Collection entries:

::::

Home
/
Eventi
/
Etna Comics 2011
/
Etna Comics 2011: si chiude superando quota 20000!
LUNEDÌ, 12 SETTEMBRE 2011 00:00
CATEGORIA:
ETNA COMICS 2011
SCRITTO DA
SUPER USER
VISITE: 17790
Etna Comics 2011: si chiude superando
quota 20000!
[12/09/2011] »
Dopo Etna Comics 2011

::::

* Exercise goal
Render the lines above as a numbered list, leaving out any blank lines.

* Response to this task
1. Home
2. /
3. Eventi
4. /
5. Etna Comics 2011
6. /
7. Etna Comics 2011: si chiude superando quota 20000!
8. LUNEDÌ, 12 SETTEMBRE 2011 00:00
9. CATEGORIA:
10. ETNA COMICS 2011
11. SCRITTO DA
12. SUPER USER
13. VISITE: 17790
14. Etna Comics 2011: si chiude superando
15. quota 20000!
16. [12/09/2011] »
17. Dopo Etna Comics 2011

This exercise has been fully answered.